アメリカに賛同するような国が居る前提にして、
そこに第三者的な国を呼び込む事で、
アメリカ色を薄め、
民主的ですよ。
日本は参加しないのですか。開国しないんですか。
みたいな感じに誘い込みやがって。

あらかじめ勝てる状況をセッティングして、
さらに負けたとしても、
そのリスクが取れるような状態で、
勝負に臨む国、アメリカだ。

環太平洋戦略的経済連携協定(TPP)の戦略的ってのは、
アメリカ様のためにあるように勘ぐってしまう、ほどだ。

そこにアメリカさん、私も参加させてくださいと、
アホ日本がノコノコ行ってしまう。
悲し過ぎる。。。

アホなのは日本だけ。

お隣の中国、韓国は、
強かなだけあって、
そこら辺はちゃんとしている。

TPPは
中国包囲網だと浮かれている人がいるようだが、
包囲されているのは日本なのだ。

日本はあいかわらず搾取され続けていて、
今までは何とかそれでもやってきたけれども、
これからも続けば、
それは日本の死に直結する。

てか、
もう死んでいるかもしんないけどね、
半死なのは確か。

外交の対応を誤れば、
近隣国がハイエナのように群がってくる。

その点を認識しなければいけない。

▶ [作業指示]
**a)** TPPをめぐる文章のうち、「みたいな感じに誘い込みやがって。」を含む語句で始まり「アホ日本がノコノコ行ってしまう。」で終わる部分を、一字一句変えずに書き写してください。
**b)** TPPをめぐる文章の最後の文に続けて、その先を書き継いでください。

[データセットのレコード]
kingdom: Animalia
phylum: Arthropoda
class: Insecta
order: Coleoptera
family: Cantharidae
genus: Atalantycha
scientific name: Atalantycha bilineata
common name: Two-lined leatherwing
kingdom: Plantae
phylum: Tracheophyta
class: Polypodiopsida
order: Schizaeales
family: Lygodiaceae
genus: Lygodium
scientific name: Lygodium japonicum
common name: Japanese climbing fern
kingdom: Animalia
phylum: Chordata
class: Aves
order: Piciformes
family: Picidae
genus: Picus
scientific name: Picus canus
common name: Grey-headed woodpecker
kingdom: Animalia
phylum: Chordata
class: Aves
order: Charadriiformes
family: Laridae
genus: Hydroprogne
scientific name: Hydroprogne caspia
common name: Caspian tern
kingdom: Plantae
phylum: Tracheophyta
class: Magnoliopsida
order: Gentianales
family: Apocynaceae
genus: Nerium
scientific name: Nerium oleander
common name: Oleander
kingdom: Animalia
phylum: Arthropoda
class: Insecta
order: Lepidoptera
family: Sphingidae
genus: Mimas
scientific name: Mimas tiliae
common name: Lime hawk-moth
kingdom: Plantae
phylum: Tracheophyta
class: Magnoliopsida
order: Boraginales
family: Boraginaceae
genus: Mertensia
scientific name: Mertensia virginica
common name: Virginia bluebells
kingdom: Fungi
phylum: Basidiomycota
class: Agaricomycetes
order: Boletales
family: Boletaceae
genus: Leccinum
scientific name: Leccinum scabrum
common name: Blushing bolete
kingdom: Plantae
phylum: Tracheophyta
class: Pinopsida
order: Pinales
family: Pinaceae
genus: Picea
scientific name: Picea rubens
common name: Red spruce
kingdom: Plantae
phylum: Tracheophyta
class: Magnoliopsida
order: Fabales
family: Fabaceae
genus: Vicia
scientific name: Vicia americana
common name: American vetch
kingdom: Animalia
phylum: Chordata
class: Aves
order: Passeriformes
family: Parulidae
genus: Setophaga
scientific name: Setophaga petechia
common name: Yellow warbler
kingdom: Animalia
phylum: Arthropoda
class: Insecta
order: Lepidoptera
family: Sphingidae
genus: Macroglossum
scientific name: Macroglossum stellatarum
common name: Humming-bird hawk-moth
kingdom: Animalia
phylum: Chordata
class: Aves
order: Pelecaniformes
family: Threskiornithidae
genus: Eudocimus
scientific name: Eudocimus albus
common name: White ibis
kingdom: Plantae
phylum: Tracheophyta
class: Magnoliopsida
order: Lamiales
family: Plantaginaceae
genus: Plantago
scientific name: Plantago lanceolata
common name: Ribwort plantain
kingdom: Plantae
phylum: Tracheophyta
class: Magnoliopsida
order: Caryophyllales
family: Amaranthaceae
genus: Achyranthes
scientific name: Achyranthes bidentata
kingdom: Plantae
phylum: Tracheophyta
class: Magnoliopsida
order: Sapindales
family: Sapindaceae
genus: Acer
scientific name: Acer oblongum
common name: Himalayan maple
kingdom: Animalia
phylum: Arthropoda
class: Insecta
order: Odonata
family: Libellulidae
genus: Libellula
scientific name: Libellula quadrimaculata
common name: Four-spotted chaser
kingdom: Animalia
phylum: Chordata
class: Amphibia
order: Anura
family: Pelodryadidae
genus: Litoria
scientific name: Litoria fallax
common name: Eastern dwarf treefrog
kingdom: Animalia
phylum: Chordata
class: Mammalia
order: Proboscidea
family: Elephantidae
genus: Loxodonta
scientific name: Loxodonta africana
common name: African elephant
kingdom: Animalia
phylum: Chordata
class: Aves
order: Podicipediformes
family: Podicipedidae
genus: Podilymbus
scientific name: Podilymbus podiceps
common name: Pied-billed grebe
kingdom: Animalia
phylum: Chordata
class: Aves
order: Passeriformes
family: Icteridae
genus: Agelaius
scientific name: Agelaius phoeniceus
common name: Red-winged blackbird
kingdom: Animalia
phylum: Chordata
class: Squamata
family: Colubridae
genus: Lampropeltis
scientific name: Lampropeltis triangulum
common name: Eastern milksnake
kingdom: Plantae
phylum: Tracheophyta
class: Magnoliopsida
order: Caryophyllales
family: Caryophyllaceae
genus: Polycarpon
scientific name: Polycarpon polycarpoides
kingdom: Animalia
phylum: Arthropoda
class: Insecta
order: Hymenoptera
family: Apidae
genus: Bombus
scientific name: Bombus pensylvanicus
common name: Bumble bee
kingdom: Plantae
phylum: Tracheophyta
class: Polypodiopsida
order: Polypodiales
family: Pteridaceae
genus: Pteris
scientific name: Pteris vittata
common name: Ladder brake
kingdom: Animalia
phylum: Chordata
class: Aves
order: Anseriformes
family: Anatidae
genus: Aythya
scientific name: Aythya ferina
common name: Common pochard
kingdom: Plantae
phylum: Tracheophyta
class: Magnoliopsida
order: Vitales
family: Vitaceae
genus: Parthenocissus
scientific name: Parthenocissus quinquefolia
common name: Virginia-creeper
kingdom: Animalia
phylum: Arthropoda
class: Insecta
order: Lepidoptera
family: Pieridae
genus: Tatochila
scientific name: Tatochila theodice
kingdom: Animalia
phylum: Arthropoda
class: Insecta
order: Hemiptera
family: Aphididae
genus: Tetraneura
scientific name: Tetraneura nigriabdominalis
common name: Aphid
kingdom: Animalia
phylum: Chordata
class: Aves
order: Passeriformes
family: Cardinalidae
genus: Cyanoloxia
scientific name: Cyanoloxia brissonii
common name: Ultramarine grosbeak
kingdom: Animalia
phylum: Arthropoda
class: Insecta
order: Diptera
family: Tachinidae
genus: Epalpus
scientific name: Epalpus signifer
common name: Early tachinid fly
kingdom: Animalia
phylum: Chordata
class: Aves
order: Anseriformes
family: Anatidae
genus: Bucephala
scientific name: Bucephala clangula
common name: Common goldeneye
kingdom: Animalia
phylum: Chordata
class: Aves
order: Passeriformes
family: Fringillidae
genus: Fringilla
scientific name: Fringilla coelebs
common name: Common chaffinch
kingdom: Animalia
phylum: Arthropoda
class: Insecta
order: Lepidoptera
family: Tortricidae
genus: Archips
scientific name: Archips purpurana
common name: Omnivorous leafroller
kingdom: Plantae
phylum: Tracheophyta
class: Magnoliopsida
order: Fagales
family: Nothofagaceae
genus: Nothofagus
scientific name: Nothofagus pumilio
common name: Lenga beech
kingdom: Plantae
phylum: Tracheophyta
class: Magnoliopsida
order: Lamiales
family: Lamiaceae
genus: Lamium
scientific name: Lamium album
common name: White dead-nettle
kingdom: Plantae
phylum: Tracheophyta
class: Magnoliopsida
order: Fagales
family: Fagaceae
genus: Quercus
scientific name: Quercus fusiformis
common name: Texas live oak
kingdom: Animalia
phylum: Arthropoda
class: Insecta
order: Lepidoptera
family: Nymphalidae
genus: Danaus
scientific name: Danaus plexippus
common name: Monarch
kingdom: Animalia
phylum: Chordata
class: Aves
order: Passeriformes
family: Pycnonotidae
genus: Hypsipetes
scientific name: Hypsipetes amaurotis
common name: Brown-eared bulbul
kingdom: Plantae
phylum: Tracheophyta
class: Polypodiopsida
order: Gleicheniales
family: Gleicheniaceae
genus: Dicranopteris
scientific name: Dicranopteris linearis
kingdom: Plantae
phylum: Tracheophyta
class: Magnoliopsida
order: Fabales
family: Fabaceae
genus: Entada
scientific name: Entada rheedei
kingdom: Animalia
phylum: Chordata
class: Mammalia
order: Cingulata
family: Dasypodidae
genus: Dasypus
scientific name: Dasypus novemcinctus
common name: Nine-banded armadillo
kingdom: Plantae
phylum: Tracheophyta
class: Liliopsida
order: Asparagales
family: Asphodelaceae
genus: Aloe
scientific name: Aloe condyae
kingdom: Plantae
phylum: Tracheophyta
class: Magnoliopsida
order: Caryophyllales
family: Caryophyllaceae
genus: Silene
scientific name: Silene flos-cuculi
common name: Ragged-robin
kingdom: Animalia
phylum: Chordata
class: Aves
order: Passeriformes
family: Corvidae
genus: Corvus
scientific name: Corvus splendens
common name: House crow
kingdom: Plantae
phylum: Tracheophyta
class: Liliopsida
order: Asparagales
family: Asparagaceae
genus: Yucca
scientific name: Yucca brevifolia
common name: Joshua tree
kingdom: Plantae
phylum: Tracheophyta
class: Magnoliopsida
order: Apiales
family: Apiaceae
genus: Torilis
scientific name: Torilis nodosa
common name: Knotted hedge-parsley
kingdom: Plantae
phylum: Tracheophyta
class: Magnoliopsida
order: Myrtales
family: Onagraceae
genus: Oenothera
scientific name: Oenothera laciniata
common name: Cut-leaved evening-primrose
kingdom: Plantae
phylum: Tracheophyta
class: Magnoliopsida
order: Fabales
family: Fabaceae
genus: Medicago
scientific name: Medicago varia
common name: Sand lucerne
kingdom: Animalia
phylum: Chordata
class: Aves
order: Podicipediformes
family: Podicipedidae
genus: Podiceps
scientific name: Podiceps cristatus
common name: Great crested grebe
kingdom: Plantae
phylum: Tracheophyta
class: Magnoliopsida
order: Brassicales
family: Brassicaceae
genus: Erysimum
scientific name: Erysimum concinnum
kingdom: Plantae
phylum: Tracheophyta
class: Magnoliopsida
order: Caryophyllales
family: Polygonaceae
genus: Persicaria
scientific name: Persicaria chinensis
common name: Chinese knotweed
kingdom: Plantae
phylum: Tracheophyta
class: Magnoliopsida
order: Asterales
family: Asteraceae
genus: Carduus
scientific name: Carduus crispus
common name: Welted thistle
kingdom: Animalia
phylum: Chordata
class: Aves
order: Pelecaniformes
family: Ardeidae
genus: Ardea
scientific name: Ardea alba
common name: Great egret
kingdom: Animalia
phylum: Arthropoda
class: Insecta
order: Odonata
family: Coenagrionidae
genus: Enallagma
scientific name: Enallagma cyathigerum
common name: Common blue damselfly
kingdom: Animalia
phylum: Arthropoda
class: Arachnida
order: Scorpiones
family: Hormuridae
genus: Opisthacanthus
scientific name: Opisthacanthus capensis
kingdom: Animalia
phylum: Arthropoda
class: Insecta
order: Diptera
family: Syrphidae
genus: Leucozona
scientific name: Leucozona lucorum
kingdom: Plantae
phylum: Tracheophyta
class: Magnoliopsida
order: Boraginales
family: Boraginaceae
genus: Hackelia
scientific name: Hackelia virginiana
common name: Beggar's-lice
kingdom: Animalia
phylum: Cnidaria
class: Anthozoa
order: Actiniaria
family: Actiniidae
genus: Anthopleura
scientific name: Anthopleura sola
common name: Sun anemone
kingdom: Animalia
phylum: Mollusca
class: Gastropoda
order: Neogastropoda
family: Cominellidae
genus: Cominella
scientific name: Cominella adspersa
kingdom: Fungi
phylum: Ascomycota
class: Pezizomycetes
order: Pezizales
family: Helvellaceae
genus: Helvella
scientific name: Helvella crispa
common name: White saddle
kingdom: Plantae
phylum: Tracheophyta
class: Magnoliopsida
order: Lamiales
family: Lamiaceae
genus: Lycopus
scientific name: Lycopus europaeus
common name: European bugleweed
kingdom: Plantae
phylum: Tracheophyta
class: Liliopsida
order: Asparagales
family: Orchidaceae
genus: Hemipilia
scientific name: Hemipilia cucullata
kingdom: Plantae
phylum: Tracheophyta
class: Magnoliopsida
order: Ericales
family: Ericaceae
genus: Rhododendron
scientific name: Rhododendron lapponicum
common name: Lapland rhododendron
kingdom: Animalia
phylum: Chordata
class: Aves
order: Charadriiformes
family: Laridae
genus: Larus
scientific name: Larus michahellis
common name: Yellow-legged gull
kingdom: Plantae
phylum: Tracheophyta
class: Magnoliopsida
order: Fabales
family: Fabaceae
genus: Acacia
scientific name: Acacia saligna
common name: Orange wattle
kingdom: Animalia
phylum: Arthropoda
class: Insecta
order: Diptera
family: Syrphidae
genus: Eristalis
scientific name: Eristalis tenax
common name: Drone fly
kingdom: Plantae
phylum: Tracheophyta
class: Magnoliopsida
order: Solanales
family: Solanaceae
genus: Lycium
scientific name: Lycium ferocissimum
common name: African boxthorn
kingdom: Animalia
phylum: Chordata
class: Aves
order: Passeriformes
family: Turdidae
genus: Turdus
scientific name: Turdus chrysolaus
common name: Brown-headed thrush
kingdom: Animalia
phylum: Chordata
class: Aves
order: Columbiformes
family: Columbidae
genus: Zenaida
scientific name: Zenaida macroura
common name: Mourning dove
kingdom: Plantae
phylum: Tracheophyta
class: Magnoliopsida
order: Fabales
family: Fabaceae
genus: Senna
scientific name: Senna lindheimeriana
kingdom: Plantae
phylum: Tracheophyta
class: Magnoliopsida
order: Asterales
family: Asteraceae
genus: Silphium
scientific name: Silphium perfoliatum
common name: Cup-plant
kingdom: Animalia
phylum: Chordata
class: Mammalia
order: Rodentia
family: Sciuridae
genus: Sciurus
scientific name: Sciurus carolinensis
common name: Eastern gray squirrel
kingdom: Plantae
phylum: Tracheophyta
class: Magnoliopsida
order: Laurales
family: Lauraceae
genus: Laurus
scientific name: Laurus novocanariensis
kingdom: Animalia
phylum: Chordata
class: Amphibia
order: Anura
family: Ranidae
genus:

▶ [作業の解答]
**a)**
みたいな感じに誘い込みやがって。

あらかじめ勝てる状況をセッティングして、
さらに負けたとしても、
そのリスクが取れるような状態で、
勝負に臨む国、アメリカだ。

環太平洋戦略的経済連携協定(TPP)の戦略的ってのは、
アメリカ様のためにあるように勘ぐってしまう、ほどだ。

そこにアメリカさん、私も参加させてくださいと、
アホ日本がノコノコ行ってしまう。

**b)**
アメリカの基地問題、
中国人漁船船長釈放問題、
ロシア大統領が北方領土違法上陸問題、
突如として湧いて出たTPP。

この世界、
舐められたら終わりで、
骨までしゃぶられるという事をいい加減、認識しなければいけない。

江戸時代に開国した日本は、
関税自主権も無く、
治外法権であった。

日本は、
50年近くかけて、
関税自主権を回復させ、
治外法権(領事裁判権)を撤廃させた。

今の日本は
本当に悲しいかな、
自ら進んで、
関税自主権を放棄し、
治外法権を受け入れてしまっている。

国益のために、
関税をかけるというのは適切な措置であり、
それを撤廃しなければ国が開かれていないなんて言うヤツは、
異常としか思えない。

日本は断固として、
TPPに参加すべきではないし、
もし、そういう系をするのであれば、
FTAやEPAを日本の国益にかなうように、
粘り強く交渉すればいい。

と言っても、
近年の日本政府であれば、
それすら期待はできないけどね。

現に、
確か、
看護師かなんかをアジアから受け入れたんだけどさ、
日本語できる人が少ないから、
日本語がきちんとできなくてもいいように規制緩和するべきだみたいなのがあるけど、
日本語きちんと出来ない人を看護師として、
受け入れちゃダメだろ。
マジ、アホ。
脳みそババロアだわ。
そういう協定を結んじゃダメだろ。

思い出した、
危ない、忘れるところだったわ。
ええと、
TPPの問題は農業だけじゃなかったんだわ。

マスコミはTPPというと、
製造業と農業の対立の構図を主に報道しているが、
24分野くらいあって、
保険、金融、医療、労働者など色々ある。

問題なのは、
TPPというのは、
農業だけ犠牲になって、
それさえクリアすれば、
あとは良くなるというという見解が広まっているという事だ。

農業が犠牲になるかわりに、
製造業は安泰だ、って思っている人は、
次に犠牲になるのは製造業のあなた、だという事だ。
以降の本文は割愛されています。